Summary of argument: The problems of evil and suffering that have challenged theological thinking may have an answer in evolution. Evolution may be God’s way of creating sentient beings made in His image and capable of understanding and embracing Him freely. But if that is true, then evil and suffering are expected consequences because (1) evolution requires a world with death and destruction and (2) free-willed, sentient beings are free, not only to embrace God, but to do evil in this world.
First, consider biological support for evolution-associated evil and evolution-associated suffering coming from the actions of humans.
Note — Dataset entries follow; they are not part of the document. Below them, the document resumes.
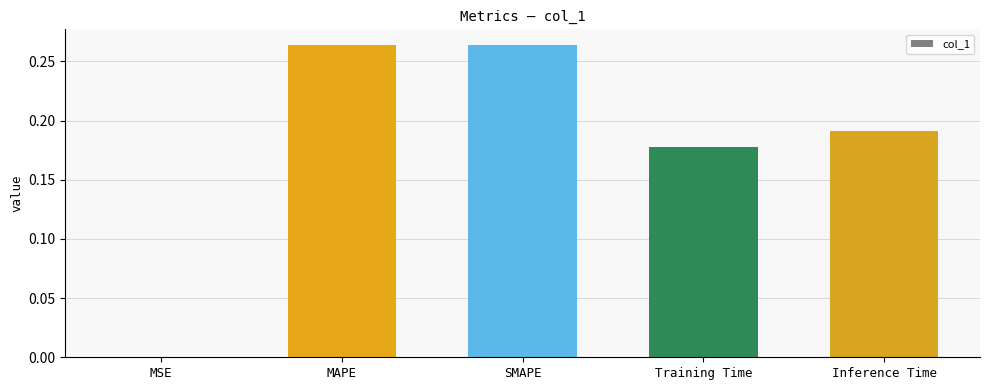

Count the number of data series in this chart.

1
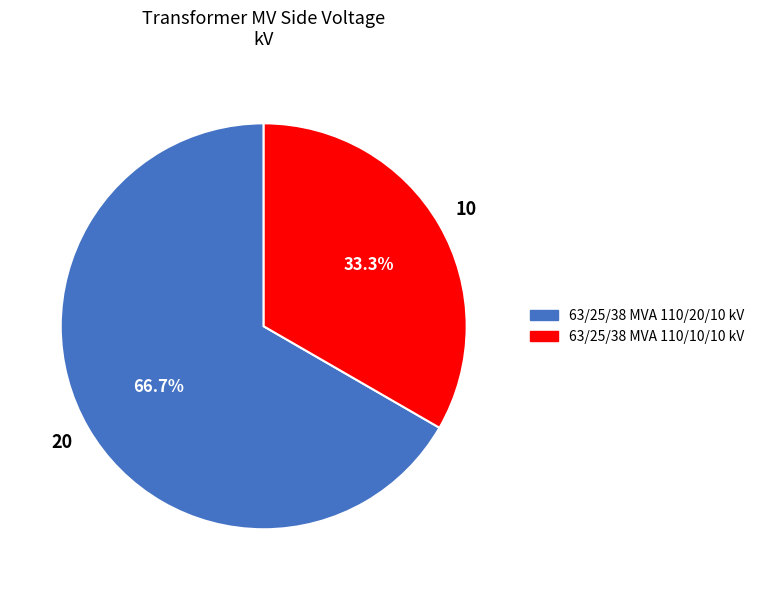

Is there any slice that represents more than half of the pie?

Yes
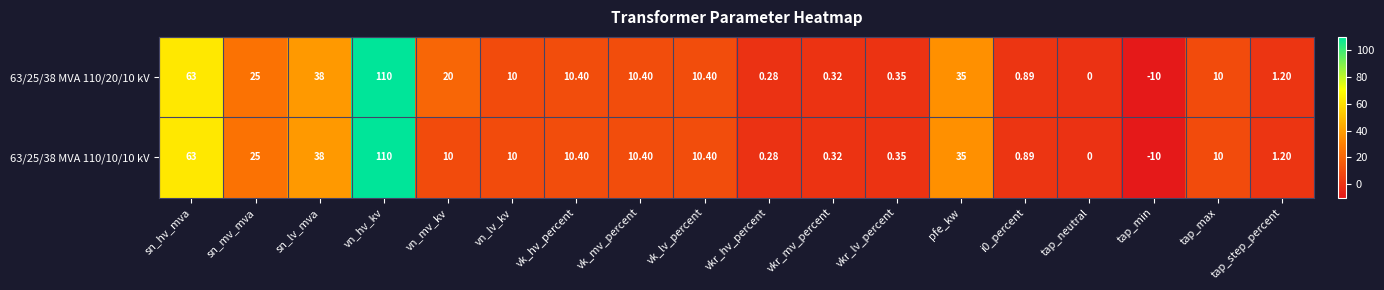

Where is 63/25/38 MVA 110/20/10 kV nearest to the value 50?

sn_lv_mva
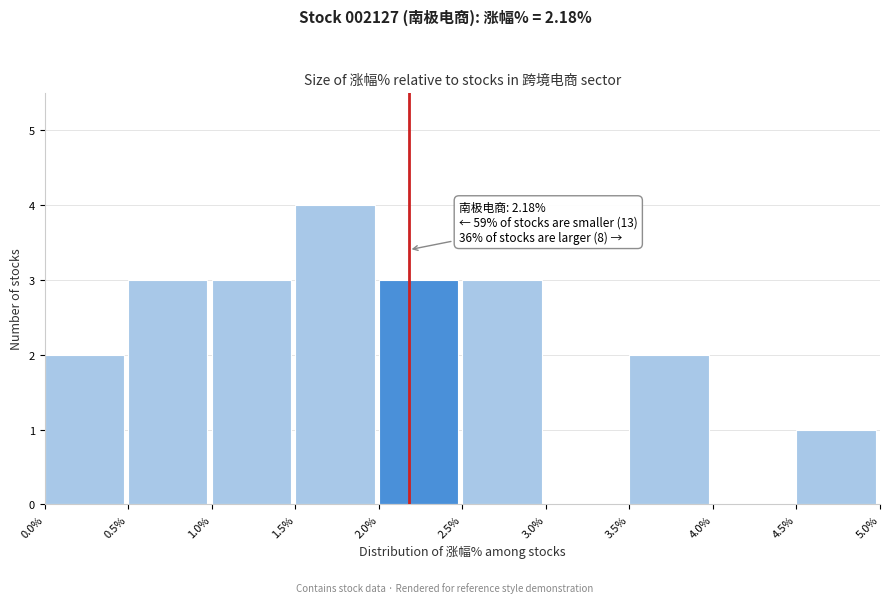

Which range on the x-axis has the tallest bar?

1.5% to 2.0%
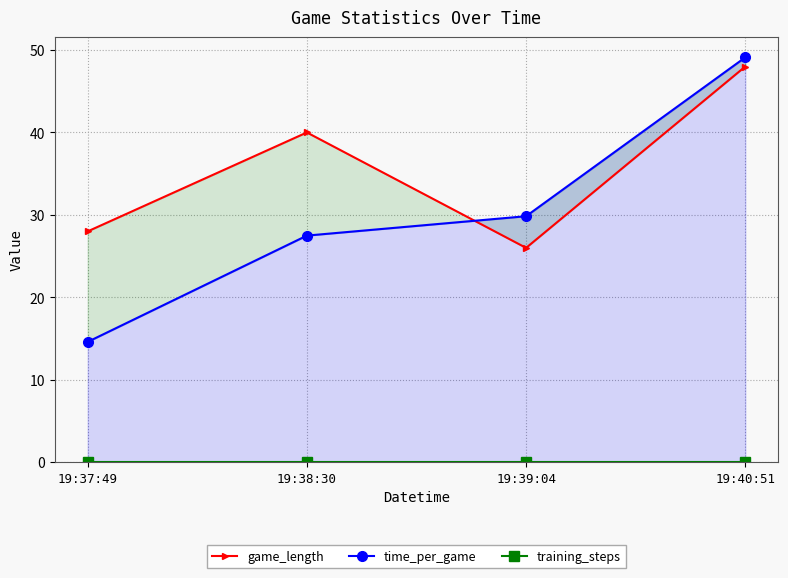

True or false: game_length and training_steps intersect in this chart.

False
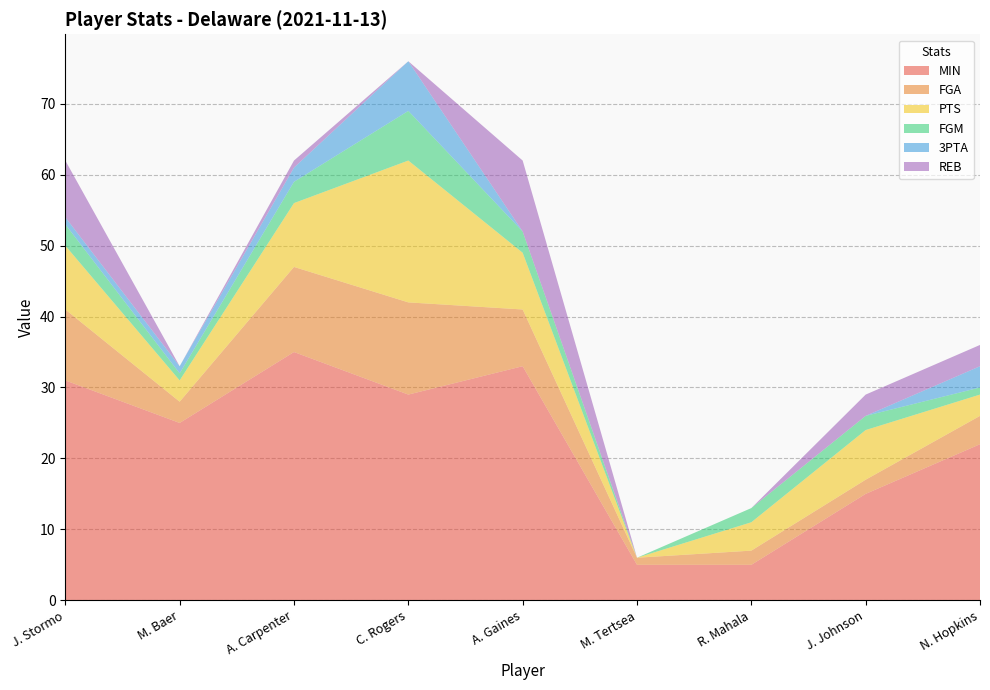

Reading left to right, list all the values displayed in this chart.

MIN: 31	25	35	29	33	5	5	15	22
FGA: 10	3	12	13	8	1	2	2	4
PTS: 9	3	9	20	8	0	4	7	3
FGM: 3	1	3	7	3	0	2	2	1
3PTA: 1	1	2	7	0	0	0	0	3
REB: 8	0	1	0	10	0	0	3	3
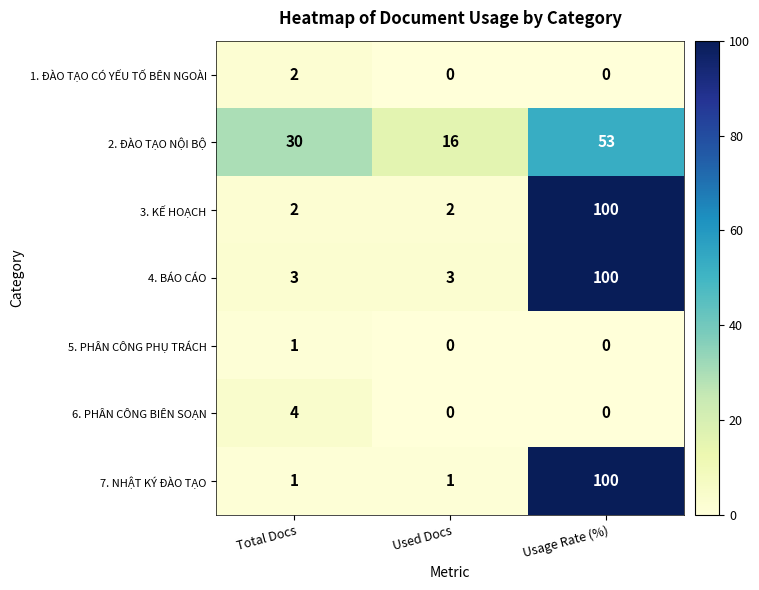

Is it true that 5. PHÂN CÔNG PHỤ TRÁCH equals 1 at Total Docs?

True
The ecology of the world depends ultimately on energy transfer from autotrophs (for example, green plants) to heterotrophs (for example, animals, including humans). Autotrophs use light or inorganic chemicals as their energy supply. Heterotrophs use energy from other organisms, both autotrophs and other heterotrophs, as their energy supply. That is, heterotrophs consume other organisms or the living or dead parts of other organisms. Even though autotrophs do not rely on other organisms for energy, they do rely on other organisms for needed elements, which they usually obtain after these other organisms die and are decomposed. Thus, exploitation and death are normal conditions for life and its evolution. This death and exploitation account for some of what we see as evil in the world.
Other evil results from bad choices made by humans. But the capacity to make bad choices comes from nervous systems sufficiently developed to allow us to freely choose in the first place. This development is postulated here to be accomplished by evolution. So, evolution, the very process that prepares humans to freely embrace God, also enables humans to freely commit evil deeds or other acts that cause suffering.
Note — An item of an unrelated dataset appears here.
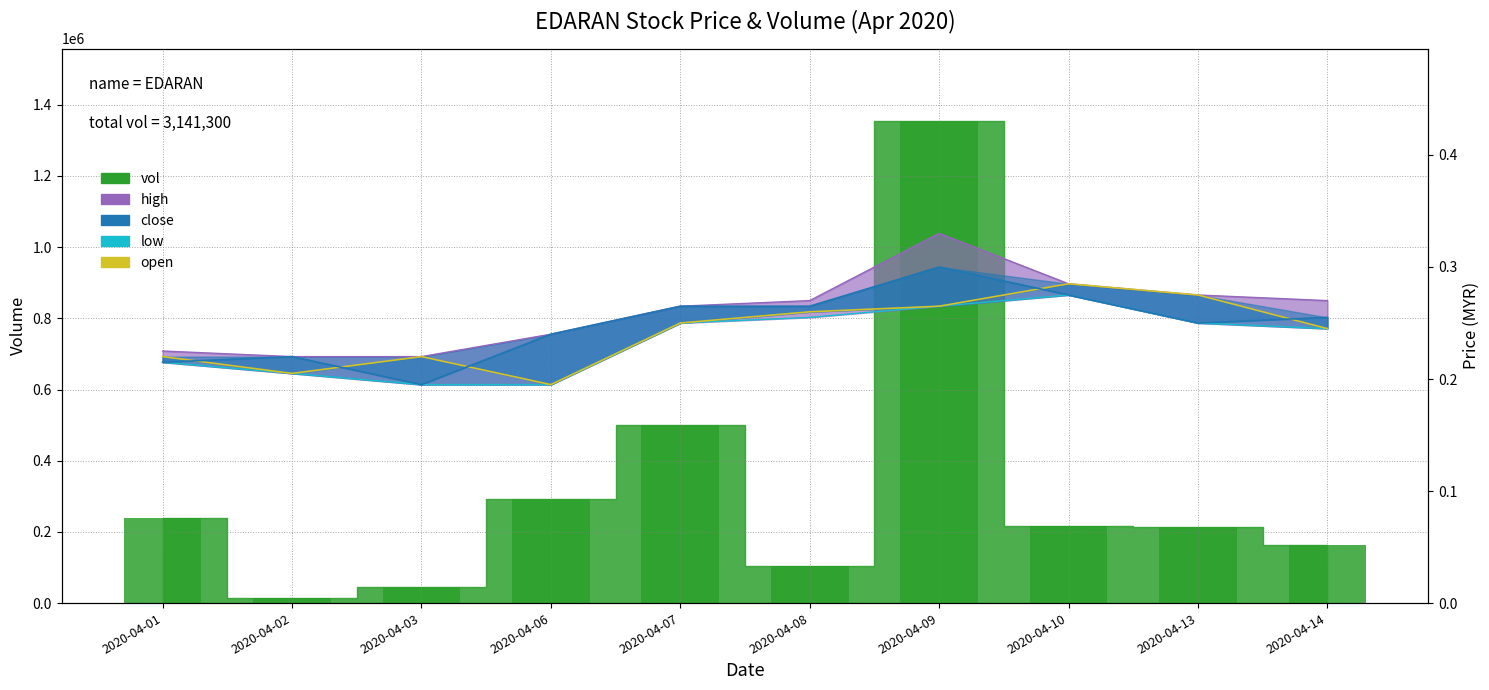

What is the maximum value shown in the chart?

0.3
Second, consider biological support for evolution-associated suffering coming from the environment.
The environment creates much of the world’s suffering, apart from that caused by exploitation and free will, through natural forces like earthquakes, glaciation, erosion, winds, floods, droughts, and temperature fluctuations. But these natural forces are precisely those required for a key process of evolution to occur: speciation, the formation of a new species from an ancestral one.
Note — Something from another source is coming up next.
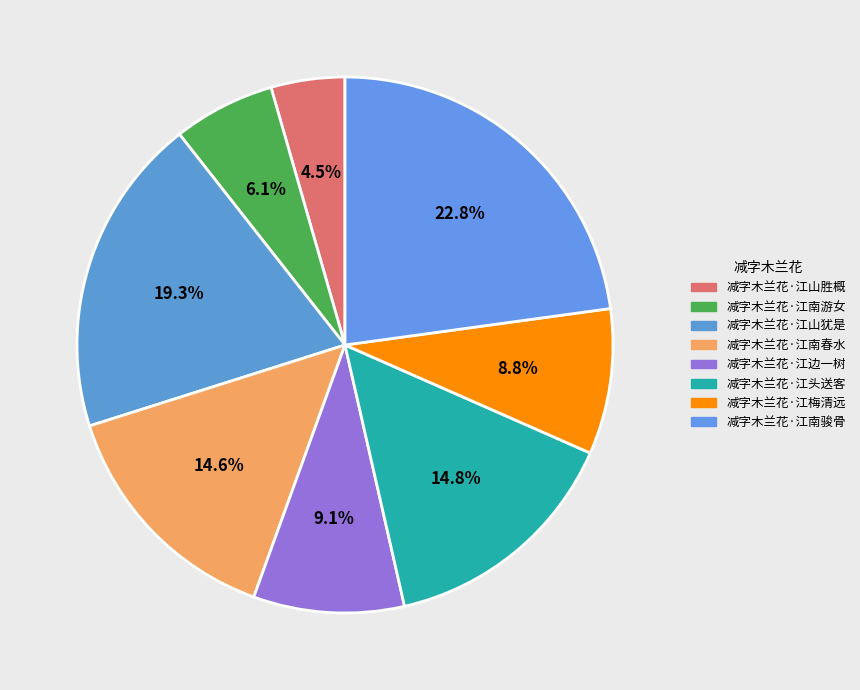

How many slices are in this pie chart?

8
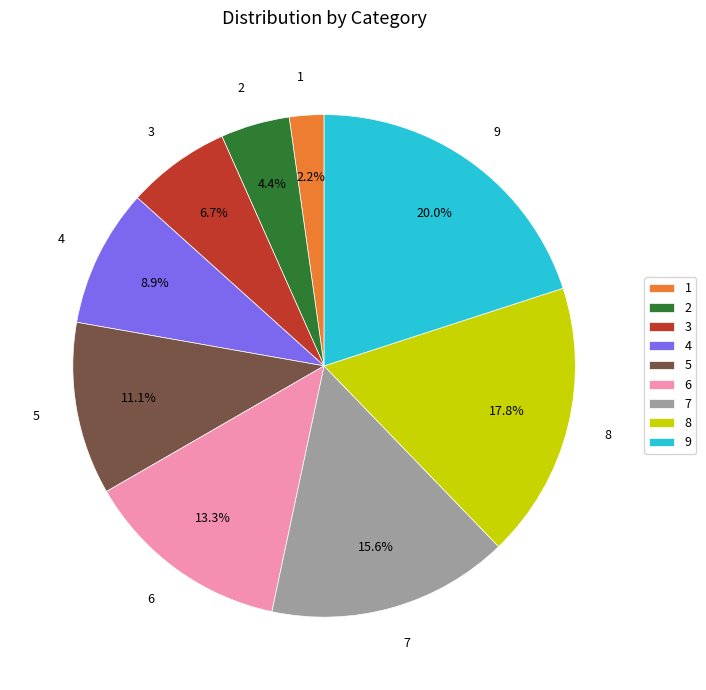

True or false: 5 accounts for 5% of the total.

False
Speciation occurs primarily when a population is split into two or more subpopulations by a physical barrier that prevents interbreeding between the subpopulations. These subpopulations then interbreed only with their own subpopulation members, without any genetic input from or output to the other subpopulation after splitting. This continued isolation permits the two subpopulations to diverge enough genetically such that they are reproductively distinct and thus incapable of interbreeding. Two species have developed where one existed before. This speciation process is postulated by evolutionary biologists to have led to the eventual evolution of humans from simpler predecessors.
The initial splitting of the original population into subpopulations is greatly facilitated, if not necessitated, by the natural forces mentioned above, particularly glaciation, floods, droughts, and hurricane-force winds. So, evolution, the very process postulated to prepare humans to freely embrace God, requires environmental conditions that also produce human suffering.